Integration of different combinations of modalities

In addition to combining all the modalities in survival prediction models, we evaluated several two, three, and four modality combinations. Both early and late data integration were evaluated for each combination.

Survival clustering stratification and differential expression analysis for biomarker identification

To gain additional insight into the features most affecting patient survival, we implemented K-means clustering using features significantly associated with survival by the elastic net model. By using one training run, features with coefficients driven to zero by the elastic net model were removed to keep only survival-associated features. These survival-related features were used in unsupervised K-means clustering to identify distinct survival subtypes. The optimal number of clusters was determined by silhouette index (2 to 10 clusters evaluated)22.

Using these identified survival subtypes, we conducted differential expression analysis to find differences in mRNA, miRNA, and lncRNA expression between groups. Differential expression was defined as a false-discovery rate adjusted P value of < 0.05 and absolute fold change of > 1.5.

For the methylation data, beta values were mapped to M-values through a logistic transformation44. Methylation probes were mapped to genes by averaging M-values across each gene. An analysis-of-variance test identified differentially methylated genes based on the mean M-value, as described previously (P < 0.05)39.

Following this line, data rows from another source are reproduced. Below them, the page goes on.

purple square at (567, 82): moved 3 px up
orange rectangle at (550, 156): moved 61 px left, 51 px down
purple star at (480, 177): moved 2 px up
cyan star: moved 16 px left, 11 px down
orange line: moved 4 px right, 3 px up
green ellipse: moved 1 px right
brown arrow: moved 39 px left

Training and evaluation approach

We used a robust training/validation and independent test set schema for reporting the results. Training/validation data (80% of the data) were used for parameter estimation through all preprocessing and modeling steps. Results are reported on the independent test set (20% of the data). To further assess the stability of the results and to report confidence intervals, a bootstrapping schema was introduced. The results are reported across these 5 independent runs.

Performance evaluation

To estimate prediction error, we used the Harrell concordance index (C-index), the most commonly used metric for survival analysis45. The C-index is used to evaluate the probability that a model will correctly predict which of two randomly selected patients will die first. In other words, it measures the ability to correctly order patients in terms of survival time, ranging from 0.5 (random chance) to 1 (perfect prediction).

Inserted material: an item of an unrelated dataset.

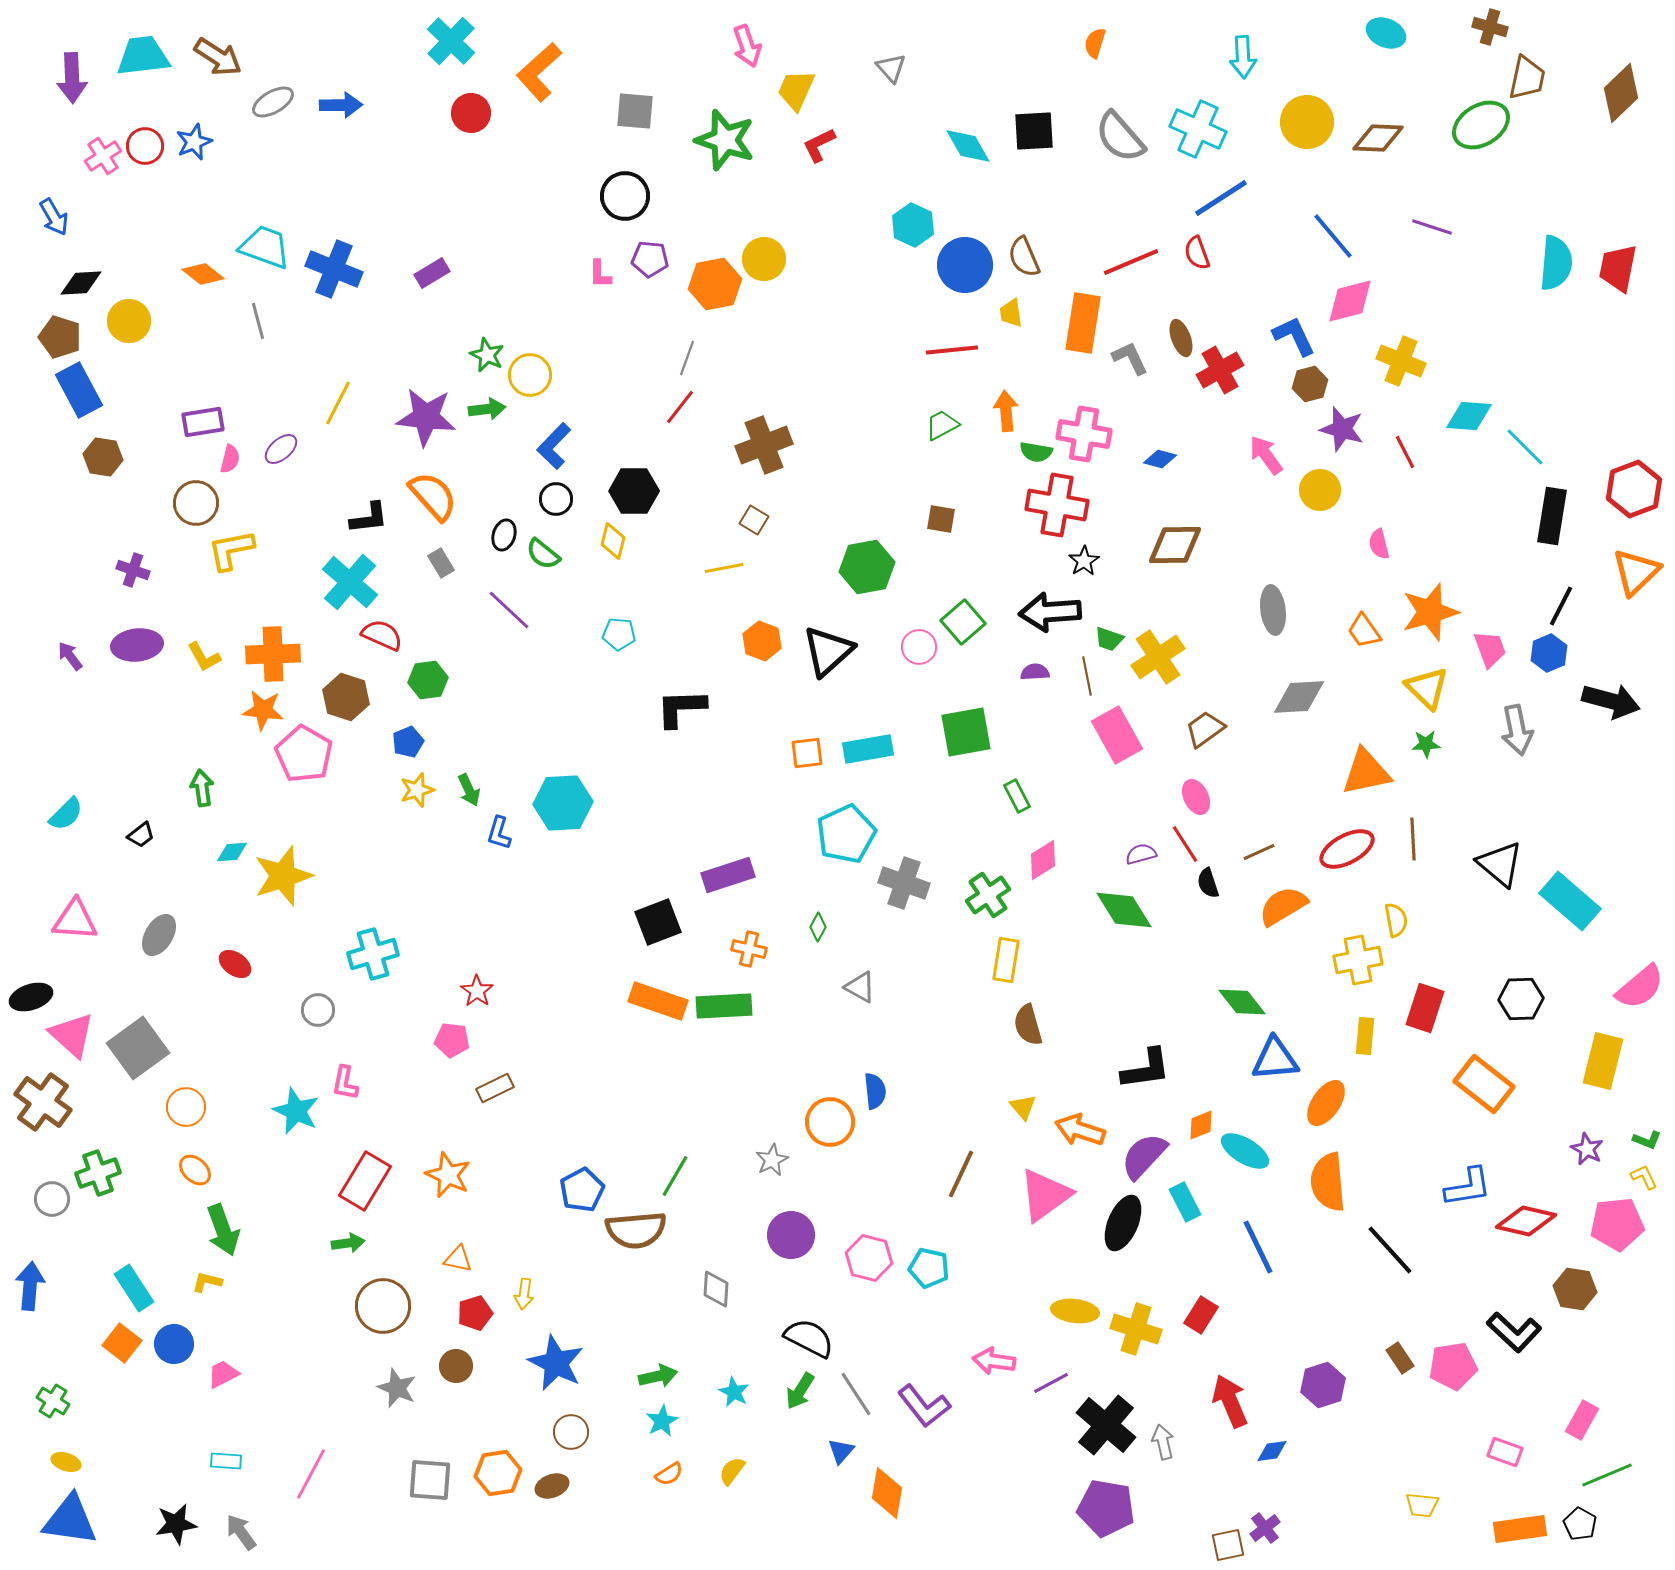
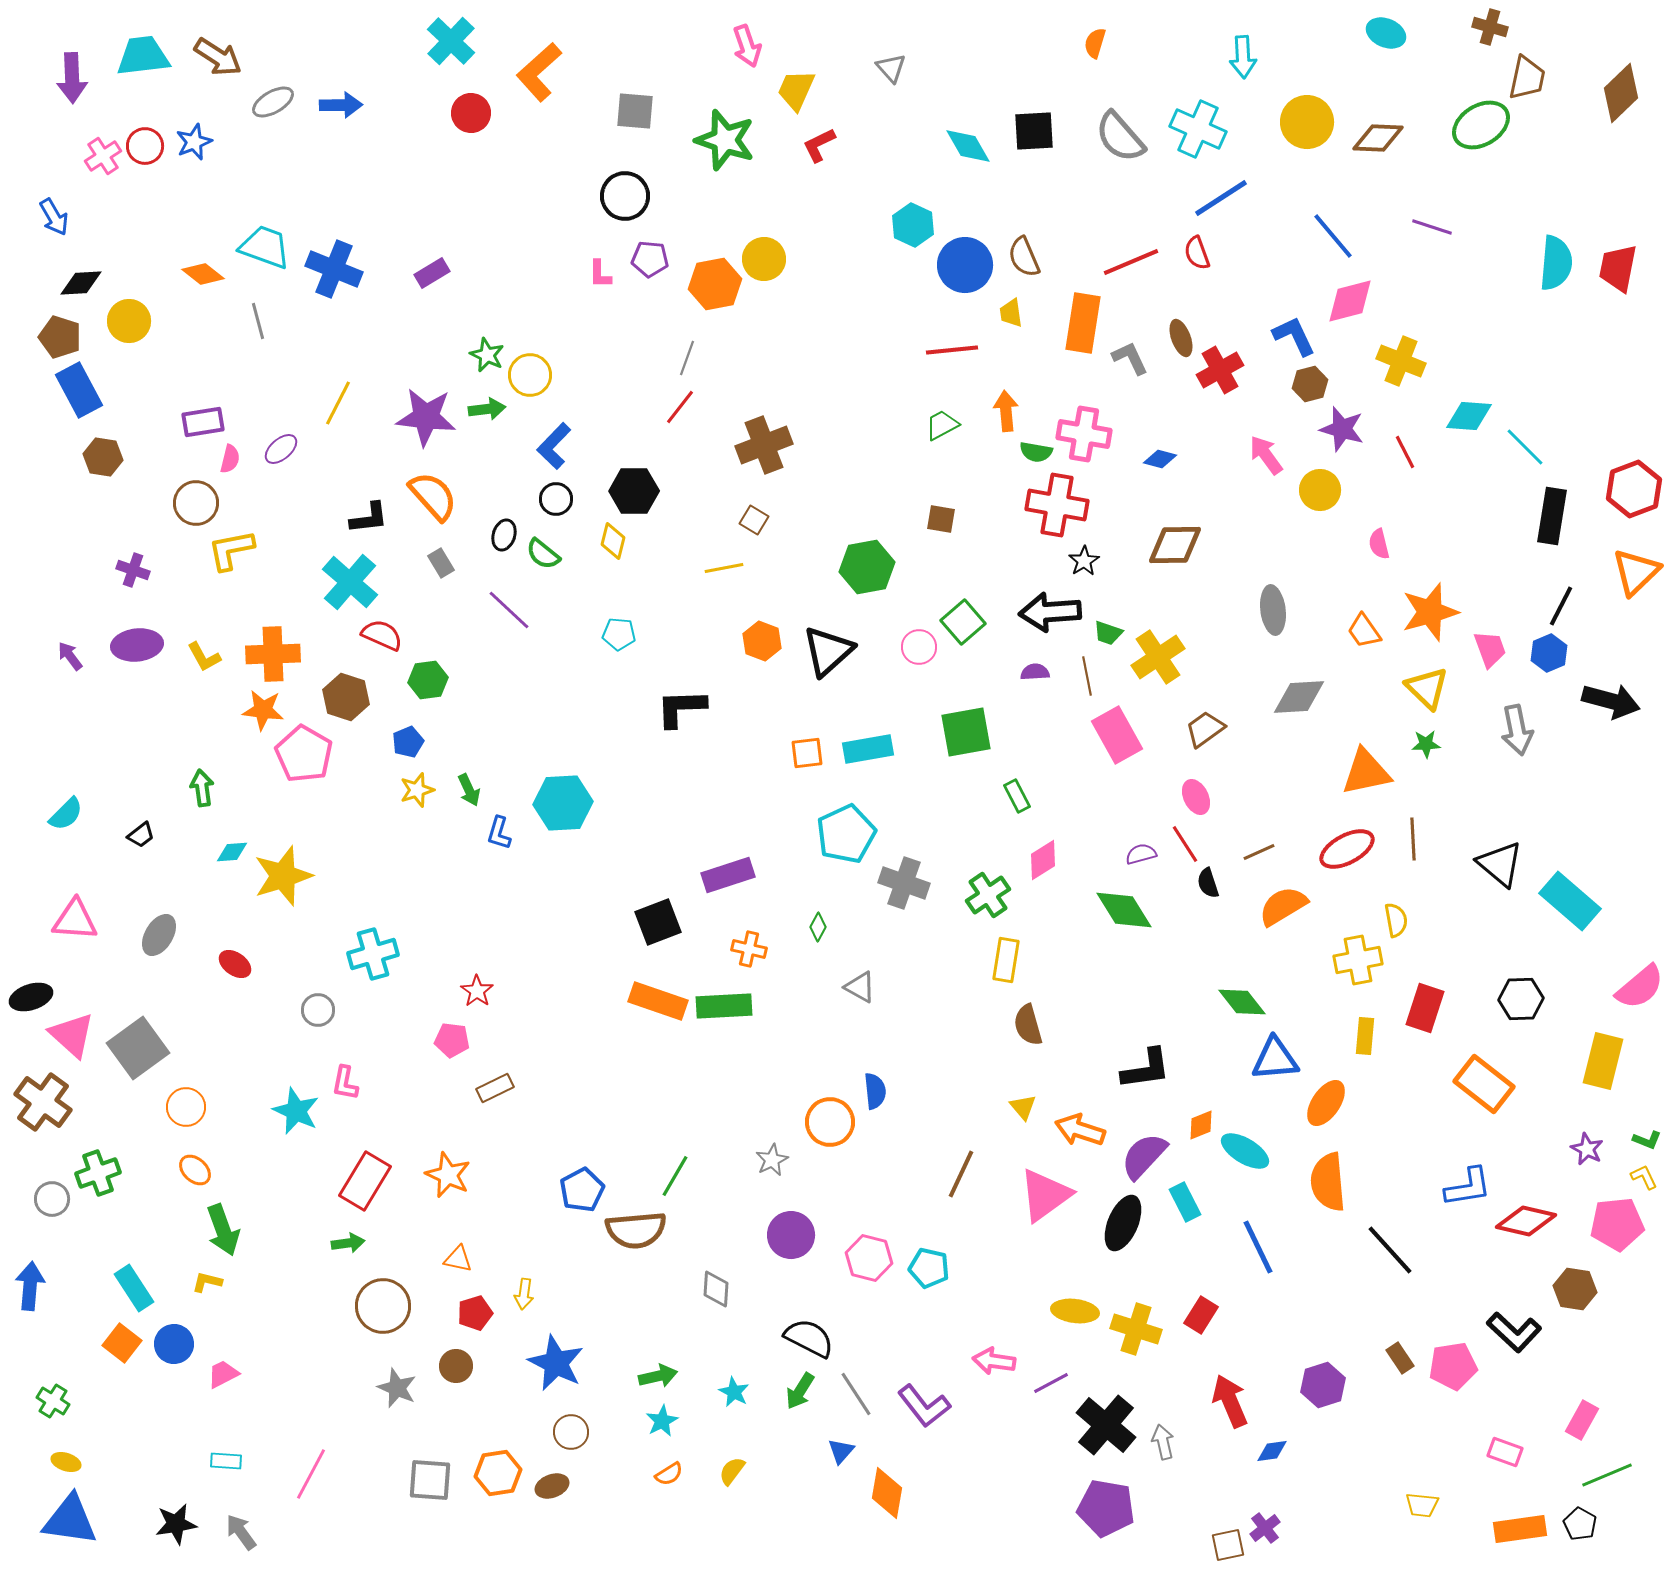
green trapezoid at (1109, 639): moved 1 px left, 6 px up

Exploratory analysis to improve patient survival prediction

Varying training data

Earlier studies showed improved performance of survival models when training using pan-cancer data7. However, due to the prevalence of LUAD over LUSC cases in TCGA, the survival model may prioritize features that are geared more toward LUAD, compromising LUSC performance if training is done on both LUAD and LUSC. We therefore compared models’ performance trained using LUAD or LUSC data only versus their combination.

Early vs. late data integration

The effect of reducing the data dimensionality of each data type separately (late integration) was compared with that of using one denoising autoencoder to compress all of the biological data into a 160-dimensional vector together (early integration). For late integration, each autoencoder was structured with layers of size 500, 50, and 500 for mRNA and methylation data or 300, 30, and 300 for miRNA and lncRNA data. Survival performance was compared by using the C-index of each integration scheme on multimodal data and all possible combinations of omics data.

Comparison with other dimensionality reduction approaches

The performance of this combined feature selection and autoencoder feature reduction approach was compared with three alternative data dimensionality reduction methods. These alternatives were a denoising autoencoder with no feature selection, PCA, and LFS with no autoencoder. We compared the survival performance of all four techniques on multimodal data across both NSCLC type and early and late modality integration.

Implementation

All data analyses for this study were completed with R, version 4.2.0. The Keras package in R with a Tensorflow back end was employed to implement the denoising autoencoders. Differential expression analysis was implemented with the DESeq2 R package, and the lumi R package was used to map beta values to M-values for differential methylation analysis.